I hope you're in your twenties or a buck-strong thirties.

That's my take in a nutshell.

--Dave E.

Brian Miller

Be vewy vewy qwiet, I'm hunting Cutthwoat Twout
...Float tubes demand fins, boots, and waders. Rafts demand oars. In either case, you are looking at either weight or bulk... Then again, both are a lot to transport. I hope you're in your twenties or a buck-strong thirties. That's my take in a nutshell. --Dave E.
Forgive as I reminisce....

~15 years ago I humped my fly rod, waders, booties, fins, 1st gen uboat and overnight gear 4+ miles into a lake near MNRP with my young son. While he fished and played on the beach I got out in the tube and caught a few fish trolling a fly. On day 2 the cool temperature had reduced the effective air pressure in my tube so I came back to shore. I made a couple of casts from a boulder and watched as the fish scattered when spooked by the fly line hitting the water. Then who should walk the by the campsite but the owner of the local fly shop back home who sold me my gear. I said "hi" and he said "Hey Brian, what the heck are you lugging that stuff up here for?" After exchanging pleasantries, he walked halfway around the lake, rigged up an ultralight spinning rod with a fly and teardrop float and proceded to hammer the fish; something I had done years before on high lakes & streams before taking up flyfishing.

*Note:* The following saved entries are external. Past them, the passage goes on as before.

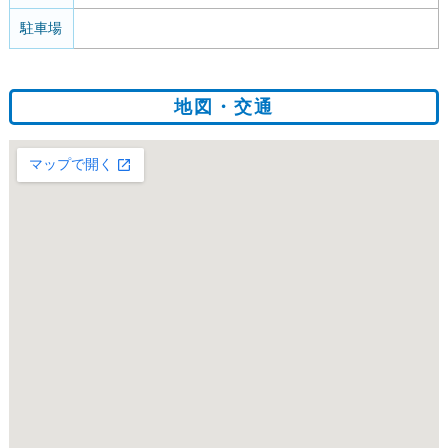
駐車場
地図・交通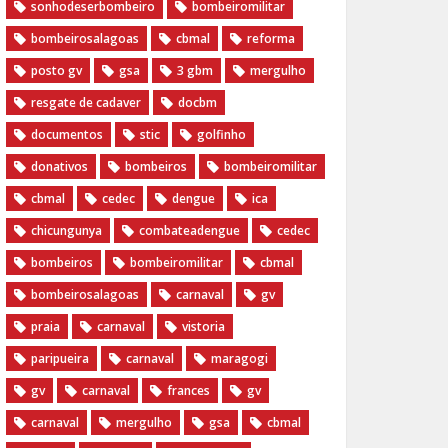
sonhodeserbombeiro
bombeiromilitar
bombeirosalagoas
cbmal
reforma
posto gv
gsa
3 gbm
mergulho
resgate de cadaver
docbm
documentos
stic
golfinho
donativos
bombeiros
bombeiromilitar
cbmal
cedec
dengue
ica
chicungunya
combateadengue
cedec
bombeiros
bombeiromilitar
cbmal
bombeirosalagoas
carnaval
gv
praia
carnaval
vistoria
paripueira
carnaval
maragogi
gv
carnaval
frances
gv
carnaval
mergulho
gsa
cbmal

The next week I picked up nice ultralight spin outfits and my son & I dayhiked 4+ miles to a lake near White Pass. A guy had brought in a float tube on horseback and was fly fishing. I didn't notice him catching any fish as I rigged our rods with a fly and teardrop float. Standing in calf deep water with sandals on we cast far out into the lake we both had fish on the first cast using a very slow retrieve. We fished for a couple of hours and I don't recall seeing the fly angler land any more fish than we did.

I really like Fly fishing on high streams that hold wild cutts but I'm not sure I would backpack overnight with a fly outfit again.